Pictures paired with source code
◆ ◆ ◆ ◆ ◆ ◆ ◆

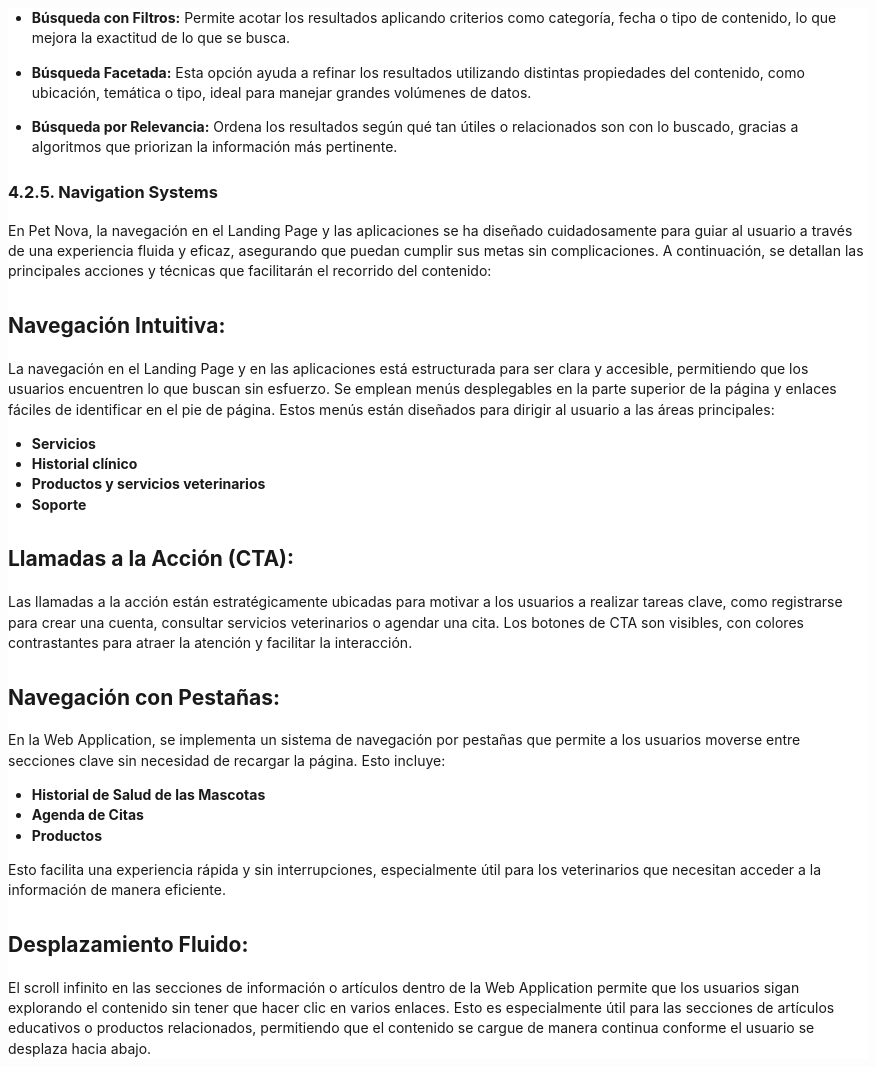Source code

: 
- **Búsqueda con Filtros:** Permite acotar los resultados aplicando criterios como categoría, fecha o tipo de contenido, lo que mejora la exactitud de lo que se busca.


- **Búsqueda Facetada:** Esta opción ayuda a refinar los resultados utilizando distintas propiedades del contenido, como ubicación, temática o tipo, ideal para manejar grandes volúmenes de datos.


- **Búsqueda por Relevancia:** Ordena los resultados según qué tan útiles o relacionados son con lo buscado, gracias a algoritmos que priorizan la información más pertinente.


### 4.2.5. Navigation Systems
En Pet Nova, la navegación en el Landing Page y las aplicaciones se ha diseñado cuidadosamente para guiar al usuario a través de una experiencia fluida y eficaz, asegurando que puedan cumplir sus metas sin complicaciones. A continuación, se detallan las principales acciones y técnicas que facilitarán el recorrido del contenido:

## Navegación Intuitiva:
La navegación en el Landing Page y en las aplicaciones está estructurada para ser clara y accesible, permitiendo que los usuarios encuentren lo que buscan sin esfuerzo. Se emplean menús desplegables en la parte superior de la página y enlaces fáciles de identificar en el pie de página. Estos menús están diseñados para dirigir al usuario a las áreas principales:

- **Servicios**
- **Historial clínico**
- **Productos y servicios veterinarios**
- **Soporte**

## Llamadas a la Acción (CTA):
Las llamadas a la acción están estratégicamente ubicadas para motivar a los usuarios a realizar tareas clave, como registrarse para crear una cuenta, consultar servicios veterinarios o agendar una cita. Los botones de CTA son visibles, con colores contrastantes para atraer la atención y facilitar la interacción.

## Navegación con Pestañas:
En la Web Application, se implementa un sistema de navegación por pestañas que permite a los usuarios moverse entre secciones clave sin necesidad de recargar la página. Esto incluye:

- **Historial de Salud de las Mascotas**
- **Agenda de Citas**
- **Productos**

Esto facilita una experiencia rápida y sin interrupciones, especialmente útil para los veterinarios que necesitan acceder a la información de manera eficiente.

## Desplazamiento Fluido:
El scroll infinito en las secciones de información o artículos dentro de la Web Application permite que los usuarios sigan explorando el contenido sin tener que hacer clic en varios enlaces. Esto es especialmente útil para las secciones de artículos educativos o productos relacionados, permitiendo que el contenido se cargue de manera continua conforme el usuario se desplaza hacia abajo.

◆ ◆ ◆ ◆ ◆ ◆ ◆

### [Assigned task]
Among the lines of the preceding data, which ones hold the word "están"? List them.

### [Response to the exercise]
La navegación en el Landing Page y en las aplicaciones está estructurada para ser clara y accesible, permitiendo que los usuarios encuentren lo que buscan sin esfuerzo. Se emplean menús desplegables en la parte superior de la página y enlaces fáciles de identificar en el pie de página. Estos menús están diseñados para dirigir al usuario a las áreas principales:
Las llamadas a la acción están estratégicamente ubicadas para motivar a los usuarios a realizar tareas clave, como registrarse para crear una cuenta, consultar servicios veterinarios o agendar una cita. Los botones de CTA son visibles, con colores contrastantes para atraer la atención y facilitar la interacción.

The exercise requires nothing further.